Repeal of the Stamp Act forced the British Parliament to look for new ways to raise revenue from the colonies. The Townshend Acts were adopted in 1767 and contained a number of taxation corrals for imported goods (Greene & Pole, 2000). The Acts were named after the British chancellor of the Exchequer and taxed glass, tea, lead, paint, and paper imported into the colonies. Parliament was confident that these goods would be difficult for the colonists themselves to produce, which would force them to pay taxes. An additional purpose of these Acts was to maintain loyalty to the British Crown since the revenue raised was used to pay salaries to the colonial governors (Greene & Pole, 2000). However, in combination with the Declaratory Act, the new taxes sparked a wave of protests among the colonists and a boycott of British goods.

A series of pamphlets written by Pennsylvania legislators John Dickinson, James Otis Jr., and Samuel Adams were adopted by the Massachusetts House of Representatives and other colonial legislatures. With the participation of the Sons of Liberty in 1768, 24 towns in Connecticut, Massachusetts, and Rhode Island decided to boycott British goods (Greene & Pole, 2000, p. 143). New England merchants signed an agreement to limit imports of British goods for one year, except for basic necessities; New York also followed with import restrictions. The British Parliament, in response to the disagreement that arose, sent the military to suppress the protests in Boston.

The Tea Tax

In 1769, British troops arrived in Boston, which led to numerous clashes with local patriots. The conflict culminated in the Boston Massacre of 1770, when the military fired at a crowd of colonists, killing five of them (Greene & Pole, 2000, p. 147). Ultimately the Townshend Acts were completely repealed in April 1770, excluding the tea tax. In response to the persistence of the tea tax, the colonists boycotted British East India Company tea by smuggling Dutch tea. As a result, the British company faced a vast surplus of tea and went bankrupt.
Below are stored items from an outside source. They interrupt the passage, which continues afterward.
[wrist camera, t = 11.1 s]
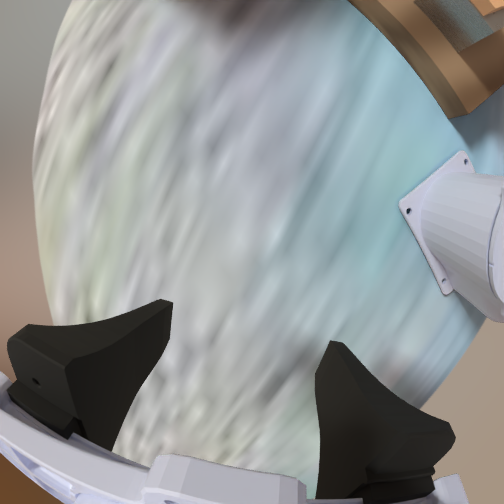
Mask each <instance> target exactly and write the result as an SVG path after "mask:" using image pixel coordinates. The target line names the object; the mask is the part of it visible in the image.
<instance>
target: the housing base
mask: <svg viewBox="0 0 504 504" xmlns="http://www.w3.org/2000/svg"><path fill="white" fill-rule="evenodd" d="M414 3H415V4H416V5H417V6H418V7H419V9H420V10H421V11H422V12H423V13H424V14H425V15H426V16H427V17H428V18H429V19H430V20H431V21H432V23H433V24H434V25H435V26H436V27H437V28H438V29H439V31H440V32H441V33H442V34H443V35H444V37H445V38H446V39H447V40H448V42H449V43H450V44H451V45H452V47H453V48H454V49H455V51H456V52H457V53H458V52H460V51H462V50H463V49H465V48H467V47H469V46H470V45H472V44H474V43H476V42H478V41H479V40H481V39H483V38H485V37H487V36H489V35H490V34H492V33H494V32H496V31H498V30H499V29H501V28H503V27H504V9H501V10H498V11H496V12H493V13H490V14H488V15H485V16H483V15H482V14H481V13H480V11H479V10H478V9H477V8H476V6H475V5H474V4H473V3H472V2H471V1H470V0H414Z"/></svg>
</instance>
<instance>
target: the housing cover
mask: <svg viewBox="0 0 504 504" xmlns="http://www.w3.org/2000/svg"><path fill="white" fill-rule="evenodd" d="M470 1H471V2H472V3H473V4H474V5H475V6H476V8H477V9H478V10H479V11H480V13H481V14H482V15H483V16H485V15H488V14H490V13H493V12H496V11H498V10H501V9H504V0H470Z"/></svg>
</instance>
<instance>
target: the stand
mask: <svg viewBox="0 0 504 504" xmlns="http://www.w3.org/2000/svg"><path fill="white" fill-rule="evenodd" d="M348 1H349V2H350V3H351V4H352V5H354V6H355V7H356V8H357V9H358V10H359V11H360V12H361V13H362V14H363V15H365V16H366V17H367V18H368V19H369V20H370V21H371V22H372V23H373V24H374V25H375V26H376V27H377V28H378V29H379V30H380V31H381V32H382V33H383V34H384V35H385V37H386V38H387V39H388V40H389V41H390V42H391V43H392V44H393V45H394V46H395V48H396V49H397V50H398V51H399V52H400V53H401V54H402V56H403V57H404V58H405V59H406V60H407V62H408V63H409V64H410V65H411V67H412V68H413V69H414V70H415V72H416V73H417V74H418V76H419V77H420V78H421V79H422V81H423V82H424V84H425V85H426V86H427V88H428V89H429V91H430V92H431V93H432V95H433V96H434V98H435V99H436V101H437V102H438V104H439V105H440V107H441V108H442V110H443V111H444V113H445V115H446V116H447V118H448V119H450V118H454V117H458V116H463V115H467V114H469V113H471V112H472V111H473V110H474V109H475V108H477V107H478V106H479V105H480V104H481V103H482V102H484V101H485V100H486V99H487V98H488V97H489V96H491V95H492V94H493V93H494V92H495V91H496V90H498V89H499V88H500V87H501V86H502V85H503V84H504V27H503V28H501V29H499V30H498V31H496V32H494V33H492V34H490V35H489V36H487V37H485V38H483V39H481V40H479V41H478V42H476V43H474V44H472V45H470V46H469V47H467V48H465V49H463V50H462V51H460V52H458V53H457V52H456V51H455V49H454V48H453V47H452V45H451V44H450V43H449V42H448V40H447V39H446V38H445V37H444V35H443V34H442V33H441V32H440V31H439V29H438V28H437V27H436V26H435V25H434V24H433V23H432V21H431V20H430V19H429V18H428V17H427V16H426V15H425V14H424V13H423V12H422V11H421V10H420V9H419V7H418V6H417V5H416V4H415V3H414V0H348Z"/></svg>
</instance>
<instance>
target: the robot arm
mask: <svg viewBox="0 0 504 504" xmlns="http://www.w3.org/2000/svg"><path fill="white" fill-rule="evenodd" d="M464 160H465V161H466V164H464ZM398 207H399V209H400V211H401V213H402V214H403V216H404V218H405V220H406V221H407V223H408V225H409V227H410V228H411V230H412V232H413V234H414V236H415V238H416V240H417V241H418V243H419V245H420V247H421V249H422V251H423V253H424V255H425V257H426V259H427V261H428V263H429V265H430V267H431V269H432V271H433V273H434V276H435V278H436V280H437V282H438V284H439V287H440V289H441V291H442V293H443V294H445V295H448V294H449V293H450V292H451V291H453V290H456V291H457V292H458V293H459V294H461V295H462V296H463V297H464V298H465V299H467V300H468V301H469V302H470V303H471V304H472V305H474V306H475V307H476V308H477V309H478V310H479V311H481V312H482V313H483V314H484V315H485V316H486V317H487V318H489V319H491V320H493V321H496V322H502V323H504V176H497V175H488V174H477V173H476V172H475V170H474V168H473V166H472V164H471V161H470V159H469V157H468V155H467V154H466V152H465V151H458V152H457V153H456V154H455V155H454V156H453V157H451V158H450V159H449V160H448V161H447V162H446V163H445V164H443V165H442V166H441V167H440V168H439V169H438V170H436V171H435V172H434V173H433V174H432V175H430V176H429V177H428V178H427V179H426V180H424V181H423V182H422V183H421V184H420V185H418V186H417V187H416V188H415V189H414V190H412V191H411V192H410V193H409V194H407V195H406V196H405V197H404V198H402V199H401V200H400V201H399V204H398ZM408 208H409V209H410V213H409V214H407V213H406V210H407V209H408ZM443 279H444V281H443V282H442V280H443ZM172 310H173V302H170V301H166V300H163V299H159V300H156V301H154V302H152V303H149V304H147V305H145V306H142V307H140V308H137V309H135V310H132V311H130V312H127V313H124V314H121V315H119V316H116V317H113V318H109V319H106V320H102V321H97V322H93V323H86V324H79V325H69V326H43V325H33V324H28V325H26V326H25V327H24V328H22V329H21V330H20V331H18V332H17V333H16V334H14V335H13V336H12V337H11V338H9V340H8V342H7V350H8V355H9V358H10V361H11V364H12V367H13V369H14V372H15V375H16V378H17V380H16V381H15V382H14V383H13V384H12V382H11V381H10V379H9V378H8V377H7V376H6V375H4V374H3V373H2V372H1V371H0V453H1V454H3V455H4V456H5V457H6V458H7V459H8V460H9V461H10V462H11V463H12V464H14V465H15V466H16V467H17V468H18V469H19V470H20V471H22V472H23V473H24V474H25V475H26V476H28V477H29V478H30V479H32V480H33V481H34V482H35V483H37V484H38V485H39V486H41V487H42V488H43V489H44V490H46V491H47V492H49V493H50V494H51V495H53V496H54V497H56V498H57V499H59V500H60V501H62V502H63V503H65V504H469V502H468V499H467V496H466V493H465V491H464V488H463V485H462V482H461V480H460V477H459V475H458V474H457V473H456V474H453V475H449V476H445V477H441V478H438V479H436V480H434V481H433V480H432V477H431V475H433V474H434V473H435V470H434V467H433V466H434V465H435V464H436V463H437V462H438V461H439V460H440V459H441V458H442V457H443V456H444V455H445V454H446V453H447V452H448V451H449V450H450V449H451V448H452V446H453V444H454V442H455V438H456V437H455V435H454V432H453V430H452V428H451V426H450V424H449V422H446V421H443V420H441V419H438V418H436V417H433V416H431V415H429V414H427V413H424V412H423V411H421V410H419V409H417V408H415V407H413V406H411V405H410V404H408V403H407V402H405V401H404V400H402V399H401V398H399V397H398V396H396V395H395V394H394V393H392V392H391V391H390V390H389V389H388V388H386V387H385V386H384V385H383V384H382V383H381V382H379V381H378V380H377V379H376V378H375V377H374V376H373V375H372V374H371V373H370V372H369V371H368V370H367V369H366V367H365V366H364V365H363V364H362V363H361V362H360V361H359V360H358V359H357V357H356V356H355V355H354V354H353V353H352V352H351V351H350V350H349V349H348V347H347V346H346V345H345V344H344V343H342V342H337V341H331V340H330V342H329V344H328V347H327V349H326V351H325V353H324V356H323V358H322V360H321V362H320V365H319V367H318V369H317V371H316V373H315V397H316V405H317V412H318V420H319V428H320V461H319V474H318V483H317V491H316V497H315V499H306V485H305V484H303V483H302V482H301V481H299V480H298V479H296V478H295V477H290V476H286V475H281V474H275V473H267V472H260V471H254V470H248V469H243V468H237V467H232V466H227V465H223V464H218V463H214V462H210V461H206V460H202V459H198V458H195V457H191V456H185V455H179V454H165V455H158V456H157V457H156V458H155V460H154V461H153V463H152V465H151V468H149V467H146V466H143V465H141V464H138V463H136V462H133V461H131V460H128V459H126V458H124V457H121V456H119V455H117V454H115V453H113V452H112V449H113V446H114V444H115V441H116V439H117V436H118V434H119V431H120V429H121V426H122V424H123V422H124V419H125V417H126V415H127V413H128V410H129V408H130V406H131V404H132V402H133V400H134V398H135V396H136V394H137V392H138V391H139V389H140V387H141V386H142V384H143V383H144V381H145V380H146V378H147V377H148V375H149V374H150V372H151V371H152V369H153V368H154V367H155V365H156V364H157V362H158V361H159V359H160V357H161V356H162V354H163V352H164V350H165V348H166V346H167V344H168V341H169V339H170V330H171V320H172Z"/></svg>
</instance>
The Tea Act of 1773 allowed the British company to import duty-free tea, which was still taxed at the colonists’ ports (Greene & Pole, 2000). The Boston Tea Party happened when a group of colonists drowned a large batch of British tea at the Boston harbor. This happened after the Americans refused to pay tax on tea arriving from Britain and offered to send the ships back, which was prohibited.

The Coercive Act

Despite the peaceful end of the incident, the British Parliament reacted by passing of the Coercive Act. The law ordered the closure of Boston Harbor pending payment of damages, the suspension of free choice of town officials in Massachusetts, the housing of British troops on demand, and the expansion of the powers of the French-Canadian Catholics, which angered the Protestants (Greene & Pole, 2000). Nevertheless, this Act was considered intolerable by the colonists and led to increased resistance. The second Boston Tea Party occurred in 1774 when the colonists also threw many chests of British tea in the Boston harbor.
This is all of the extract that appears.